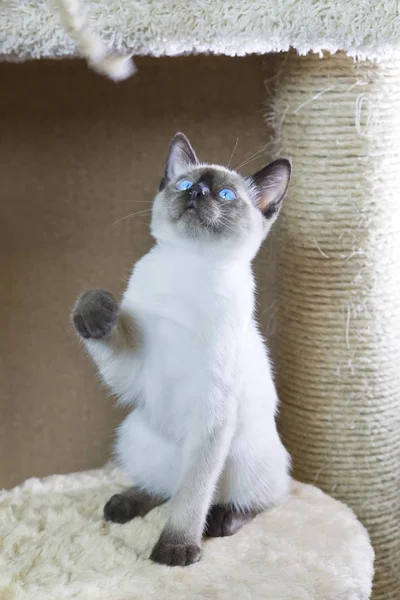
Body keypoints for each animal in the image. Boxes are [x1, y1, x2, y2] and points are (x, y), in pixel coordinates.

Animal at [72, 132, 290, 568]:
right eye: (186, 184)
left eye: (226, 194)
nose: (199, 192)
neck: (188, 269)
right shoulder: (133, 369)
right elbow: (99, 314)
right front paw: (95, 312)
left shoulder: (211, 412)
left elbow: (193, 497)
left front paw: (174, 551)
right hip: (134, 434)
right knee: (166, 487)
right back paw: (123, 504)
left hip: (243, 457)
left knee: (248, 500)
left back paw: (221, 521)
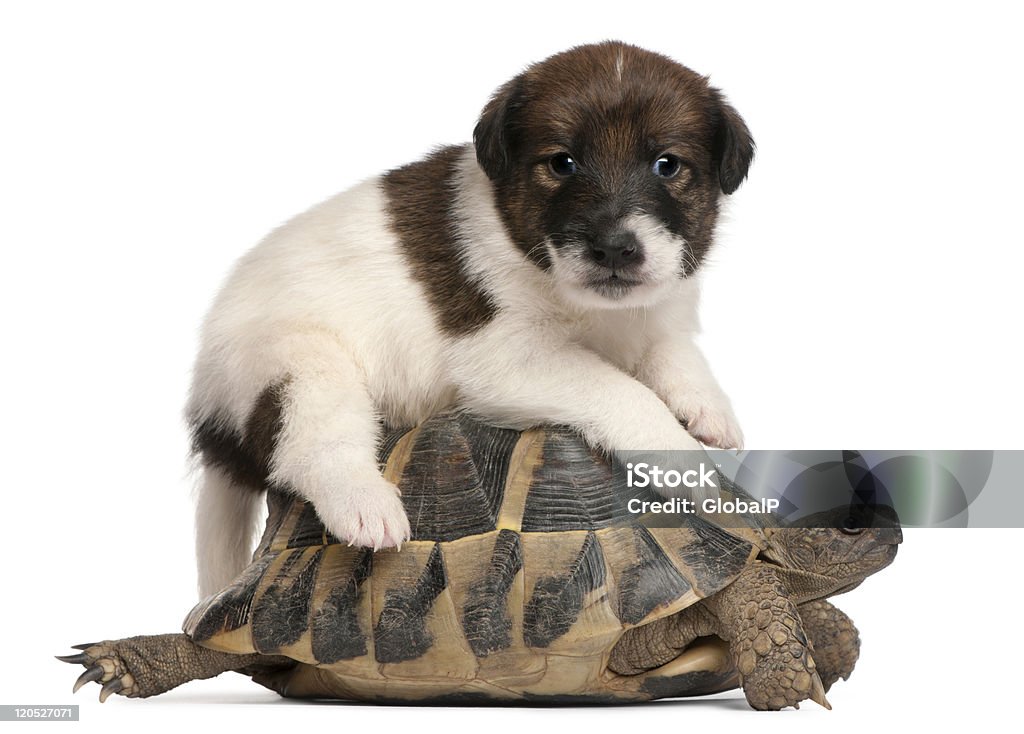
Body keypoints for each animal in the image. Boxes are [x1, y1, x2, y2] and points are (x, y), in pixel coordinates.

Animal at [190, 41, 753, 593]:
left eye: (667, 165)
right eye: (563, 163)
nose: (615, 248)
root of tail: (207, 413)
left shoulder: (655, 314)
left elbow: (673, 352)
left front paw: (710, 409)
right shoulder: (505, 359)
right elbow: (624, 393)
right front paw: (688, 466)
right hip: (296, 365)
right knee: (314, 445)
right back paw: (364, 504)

• _WHAT YOU ARE ASKED TO DO_: Your answer should consist of the lines from the line with "nose: (199, 192)" to the line with "left hip: (243, 457)" above, repeated exactly, both ends included.

• _TASK RESPONSE_:
nose: (199, 192)
neck: (188, 269)
right shoulder: (133, 369)
right elbow: (99, 314)
right front paw: (95, 312)
left shoulder: (211, 412)
left elbow: (193, 497)
left front paw: (174, 551)
right hip: (134, 434)
right knee: (166, 487)
right back paw: (123, 504)
left hip: (243, 457)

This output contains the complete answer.